Dataset entries:
———

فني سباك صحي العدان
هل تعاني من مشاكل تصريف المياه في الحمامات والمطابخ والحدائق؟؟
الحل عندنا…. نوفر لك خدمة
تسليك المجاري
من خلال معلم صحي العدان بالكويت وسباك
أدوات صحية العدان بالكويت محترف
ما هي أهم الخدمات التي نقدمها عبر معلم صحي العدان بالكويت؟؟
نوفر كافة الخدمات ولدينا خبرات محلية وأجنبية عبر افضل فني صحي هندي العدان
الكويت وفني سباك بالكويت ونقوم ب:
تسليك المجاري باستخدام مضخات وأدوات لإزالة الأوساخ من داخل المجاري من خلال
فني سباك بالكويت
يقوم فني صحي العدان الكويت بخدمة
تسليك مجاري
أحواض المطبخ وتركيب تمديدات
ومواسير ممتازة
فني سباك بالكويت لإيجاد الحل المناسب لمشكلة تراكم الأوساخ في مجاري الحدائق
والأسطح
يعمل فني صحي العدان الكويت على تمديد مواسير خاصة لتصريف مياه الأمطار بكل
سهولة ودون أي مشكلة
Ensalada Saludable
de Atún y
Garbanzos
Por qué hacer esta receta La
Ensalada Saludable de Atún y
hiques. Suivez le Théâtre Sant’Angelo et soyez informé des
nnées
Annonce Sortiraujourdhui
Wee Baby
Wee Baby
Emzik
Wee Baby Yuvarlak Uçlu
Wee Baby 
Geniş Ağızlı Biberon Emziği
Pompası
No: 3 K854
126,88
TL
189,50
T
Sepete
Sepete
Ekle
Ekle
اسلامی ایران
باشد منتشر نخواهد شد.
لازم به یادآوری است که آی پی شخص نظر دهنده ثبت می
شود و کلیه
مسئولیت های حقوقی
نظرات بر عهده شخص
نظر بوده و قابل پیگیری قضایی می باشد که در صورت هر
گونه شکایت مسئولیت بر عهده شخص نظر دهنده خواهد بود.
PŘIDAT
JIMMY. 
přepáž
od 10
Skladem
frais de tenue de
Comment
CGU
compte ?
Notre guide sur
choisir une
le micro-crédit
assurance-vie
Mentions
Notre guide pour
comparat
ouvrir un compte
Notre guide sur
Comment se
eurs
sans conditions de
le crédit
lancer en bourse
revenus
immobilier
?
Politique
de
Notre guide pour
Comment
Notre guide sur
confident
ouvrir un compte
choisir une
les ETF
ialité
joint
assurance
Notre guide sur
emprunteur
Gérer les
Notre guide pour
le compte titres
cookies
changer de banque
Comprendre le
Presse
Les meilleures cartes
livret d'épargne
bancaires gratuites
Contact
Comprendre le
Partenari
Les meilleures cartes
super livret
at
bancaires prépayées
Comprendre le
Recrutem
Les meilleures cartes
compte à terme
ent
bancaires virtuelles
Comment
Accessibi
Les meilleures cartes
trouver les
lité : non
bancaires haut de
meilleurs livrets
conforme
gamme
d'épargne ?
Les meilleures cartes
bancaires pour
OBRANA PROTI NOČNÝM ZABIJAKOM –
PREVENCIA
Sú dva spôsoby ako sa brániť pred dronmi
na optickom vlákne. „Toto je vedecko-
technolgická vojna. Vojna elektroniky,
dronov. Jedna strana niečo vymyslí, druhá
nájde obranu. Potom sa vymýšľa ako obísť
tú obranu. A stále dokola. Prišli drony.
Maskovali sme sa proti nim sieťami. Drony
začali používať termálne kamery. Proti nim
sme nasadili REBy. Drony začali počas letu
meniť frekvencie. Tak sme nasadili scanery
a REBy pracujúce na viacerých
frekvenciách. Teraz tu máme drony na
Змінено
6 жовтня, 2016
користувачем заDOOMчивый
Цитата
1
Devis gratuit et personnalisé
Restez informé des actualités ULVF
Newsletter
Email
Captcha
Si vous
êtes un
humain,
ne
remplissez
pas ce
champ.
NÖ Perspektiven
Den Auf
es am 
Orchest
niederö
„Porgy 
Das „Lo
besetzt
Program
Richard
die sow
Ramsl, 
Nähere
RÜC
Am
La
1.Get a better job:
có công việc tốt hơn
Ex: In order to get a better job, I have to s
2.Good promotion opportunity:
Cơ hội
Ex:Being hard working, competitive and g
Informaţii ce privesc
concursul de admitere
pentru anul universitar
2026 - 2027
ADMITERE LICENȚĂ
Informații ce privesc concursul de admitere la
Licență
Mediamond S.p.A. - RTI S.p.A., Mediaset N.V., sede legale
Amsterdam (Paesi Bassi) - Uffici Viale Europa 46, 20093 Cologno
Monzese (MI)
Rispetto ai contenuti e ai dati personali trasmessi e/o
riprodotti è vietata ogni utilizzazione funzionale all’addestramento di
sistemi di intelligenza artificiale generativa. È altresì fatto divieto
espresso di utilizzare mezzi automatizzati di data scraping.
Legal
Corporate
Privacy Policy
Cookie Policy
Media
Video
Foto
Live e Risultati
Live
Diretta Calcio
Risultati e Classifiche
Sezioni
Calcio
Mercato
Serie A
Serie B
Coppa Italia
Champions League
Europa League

———

Task directions. Return each line of the data exactly as written above.

Answer for the task.
فني سباك صحي العدان
هل تعاني من مشاكل تصريف المياه في الحمامات والمطابخ والحدائق؟؟
الحل عندنا…. نوفر لك خدمة
تسليك المجاري
من خلال معلم صحي العدان بالكويت وسباك
أدوات صحية العدان بالكويت محترف
ما هي أهم الخدمات التي نقدمها عبر معلم صحي العدان بالكويت؟؟
نوفر كافة الخدمات ولدينا خبرات محلية وأجنبية عبر افضل فني صحي هندي العدان
الكويت وفني سباك بالكويت ونقوم ب:
تسليك المجاري باستخدام مضخات وأدوات لإزالة الأوساخ من داخل المجاري من خلال
فني سباك بالكويت
يقوم فني صحي العدان الكويت بخدمة
تسليك مجاري
أحواض المطبخ وتركيب تمديدات
ومواسير ممتازة
فني سباك بالكويت لإيجاد الحل المناسب لمشكلة تراكم الأوساخ في مجاري الحدائق
والأسطح
يعمل فني صحي العدان الكويت على تمديد مواسير خاصة لتصريف مياه الأمطار بكل
سهولة ودون أي مشكلة
Ensalada Saludable
de Atún y
Garbanzos
Por qué hacer esta receta La
Ensalada Saludable de Atún y
hiques. Suivez le Théâtre Sant’Angelo et soyez informé des
nnées
Annonce Sortiraujourdhui
Wee Baby
Wee Baby
Emzik
Wee Baby Yuvarlak Uçlu
Wee Baby 
Geniş Ağızlı Biberon Emziği
Pompası
No: 3 K854
126,88
TL
189,50
T
Sepete
Sepete
Ekle
Ekle
اسلامی ایران
باشد منتشر نخواهد شد.
لازم به یادآوری است که آی پی شخص نظر دهنده ثبت می
شود و کلیه
مسئولیت های حقوقی
نظرات بر عهده شخص
نظر بوده و قابل پیگیری قضایی می باشد که در صورت هر
گونه شکایت مسئولیت بر عهده شخص نظر دهنده خواهد بود.
PŘIDAT
JIMMY. 
přepáž
od 10
Skladem
frais de tenue de
Comment
CGU
compte ?
Notre guide sur
choisir une
le micro-crédit
assurance-vie
Mentions
Notre guide pour
comparat
ouvrir un compte
Notre guide sur
Comment se
eurs
sans conditions de
le crédit
lancer en bourse
revenus
immobilier
?
Politique
de
Notre guide pour
Comment
Notre guide sur
confident
ouvrir un compte
choisir une
les ETF
ialité
joint
assurance
Notre guide sur
emprunteur
Gérer les
Notre guide pour
le compte titres
cookies
changer de banque
Comprendre le
Presse
Les meilleures cartes
livret d'épargne
bancaires gratuites
Contact
Comprendre le
Partenari
Les meilleures cartes
super livret
at
bancaires prépayées
Comprendre le
Recrutem
Les meilleures cartes
compte à terme
ent
bancaires virtuelles
Comment
Accessibi
Les meilleures cartes
trouver les
lité : non
bancaires haut de
meilleurs livrets
conforme
gamme
d'épargne ?
Les meilleures cartes
bancaires pour
OBRANA PROTI NOČNÝM ZABIJAKOM –
PREVENCIA
Sú dva spôsoby ako sa brániť pred dronmi
na optickom vlákne. „Toto je vedecko-
technolgická vojna. Vojna elektroniky,
dronov. Jedna strana niečo vymyslí, druhá
nájde obranu. Potom sa vymýšľa ako obísť
tú obranu. A stále dokola. Prišli drony.
Maskovali sme sa proti nim sieťami. Drony
začali používať termálne kamery. Proti nim
sme nasadili REBy. Drony začali počas letu
meniť frekvencie. Tak sme nasadili scanery
a REBy pracujúce na viacerých
frekvenciách. Teraz tu máme drony na
Змінено
6 жовтня, 2016
користувачем заDOOMчивый
Цитата
1
Devis gratuit et personnalisé
Restez informé des actualités ULVF
Newsletter
Email
Captcha
Si vous
êtes un
humain,
ne
remplissez
pas ce
champ.
NÖ Perspektiven
Den Auf
es am 
Orchest
niederö
„Porgy 
Das „Lo
besetzt
Program
Richard
die sow
Ramsl, 
Nähere
RÜC
Am
La
1.Get a better job:
có công việc tốt hơn
Ex: In order to get a better job, I have to s
2.Good promotion opportunity:
Cơ hội
Ex:Being hard working, competitive and g
Informaţii ce privesc
concursul de admitere
pentru anul universitar
2026 - 2027
ADMITERE LICENȚĂ
Informații ce privesc concursul de admitere la
Licență
Mediamond S.p.A. - RTI S.p.A., Mediaset N.V., sede legale
Amsterdam (Paesi Bassi) - Uffici Viale Europa 46, 20093 Cologno
Monzese (MI)
Rispetto ai contenuti e ai dati personali trasmessi e/o
riprodotti è vietata ogni utilizzazione funzionale all’addestramento di
sistemi di intelligenza artificiale generativa. È altresì fatto divieto
espresso di utilizzare mezzi automatizzati di data scraping.
Legal
Corporate
Privacy Policy
Cookie Policy
Media
Video
Foto
Live e Risultati
Live
Diretta Calcio
Risultati e Classifiche
Sezioni
Calcio
Mercato
Serie A
Serie B
Coppa Italia
Champions League
Europa League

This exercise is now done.